# Work item
Copy exactly, and copy only, the lines from the one bearing "Urbani C, Sinoun" through the final line of the records.

###

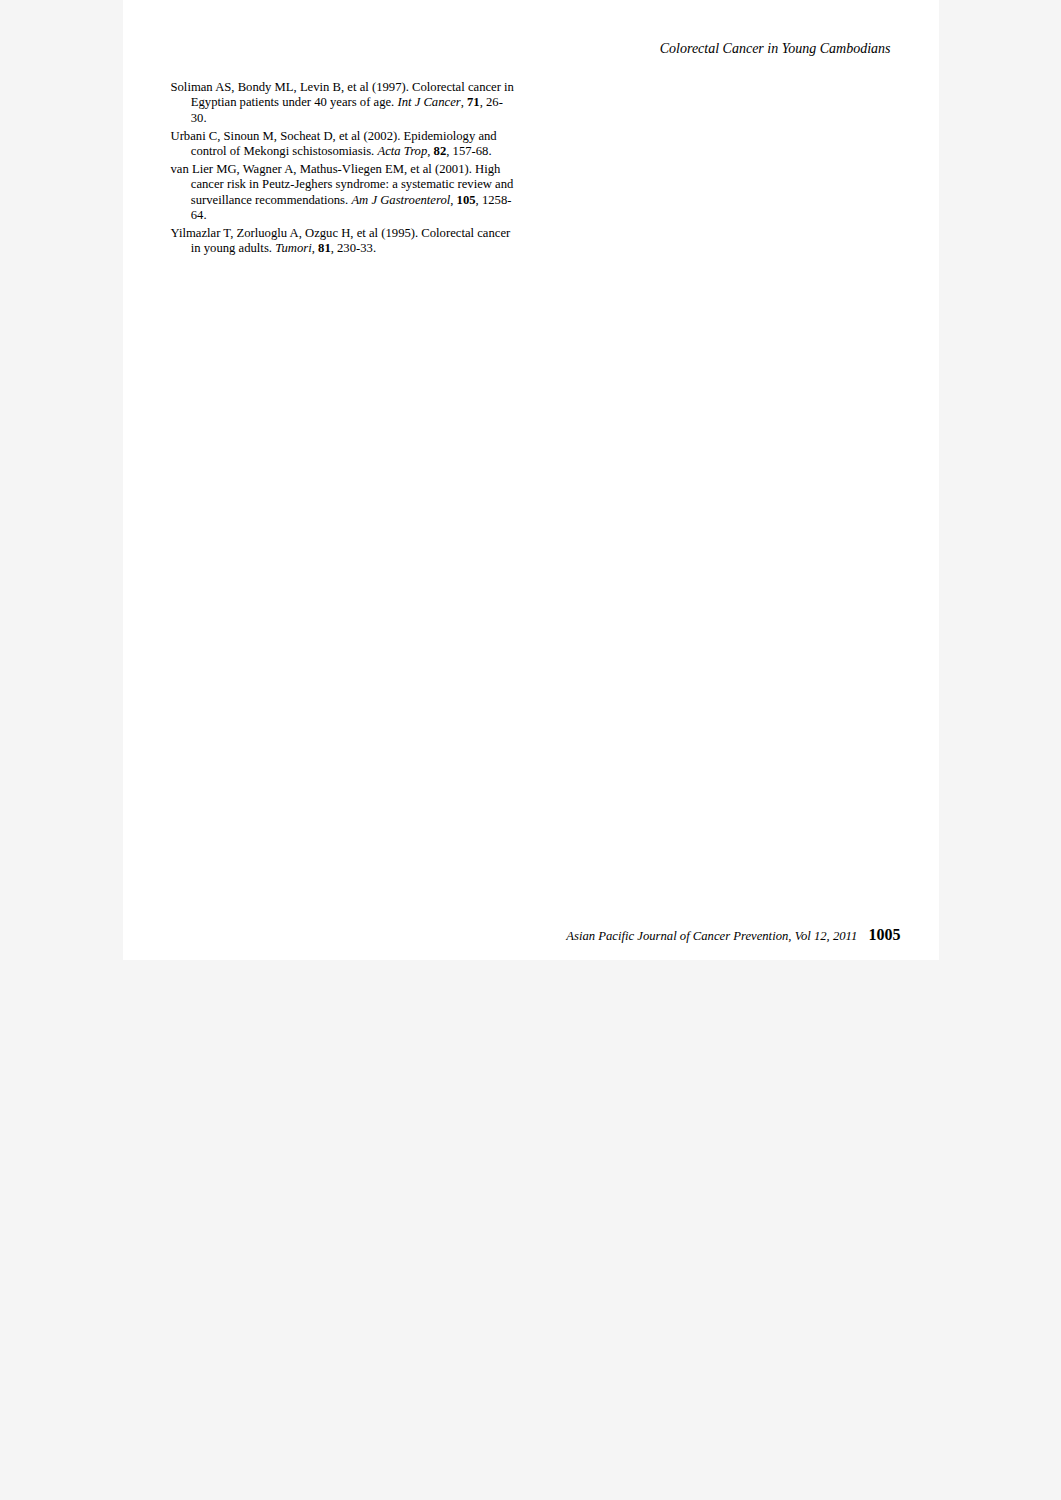Colorectal Cancer in Young Cambodians
Soliman AS, Bondy ML, Levin B, et al (1997). Colorectal cancer in Egyptian patients under 40 years of age. Int J Cancer, 71, 26-30.
Urbani C, Sinoun M, Socheat D, et al (2002). Epidemiology and control of Mekongi schistosomiasis. Acta Trop, 82, 157-68.
van Lier MG, Wagner A, Mathus-Vliegen EM, et al (2001). High cancer risk in Peutz-Jeghers syndrome: a systematic review and surveillance recommendations. Am J Gastroenterol, 105, 1258-64.
Yilmazlar T, Zorluoglu A, Ozguc H, et al (1995). Colorectal cancer in young adults. Tumori, 81, 230-33.
Asian Pacific Journal of Cancer Prevention, Vol 12, 2011 1005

###

# Finished exercise
Urbani C, Sinoun M, Socheat D, et al (2002). Epidemiology and control of Mekongi schistosomiasis. Acta Trop, 82, 157-68.
van Lier MG, Wagner A, Mathus-Vliegen EM, et al (2001). High cancer risk in Peutz-Jeghers syndrome: a systematic review and surveillance recommendations. Am J Gastroenterol, 105, 1258-64.
Yilmazlar T, Zorluoglu A, Ozguc H, et al (1995). Colorectal cancer in young adults. Tumori, 81, 230-33.
Asian Pacific Journal of Cancer Prevention, Vol 12, 2011 1005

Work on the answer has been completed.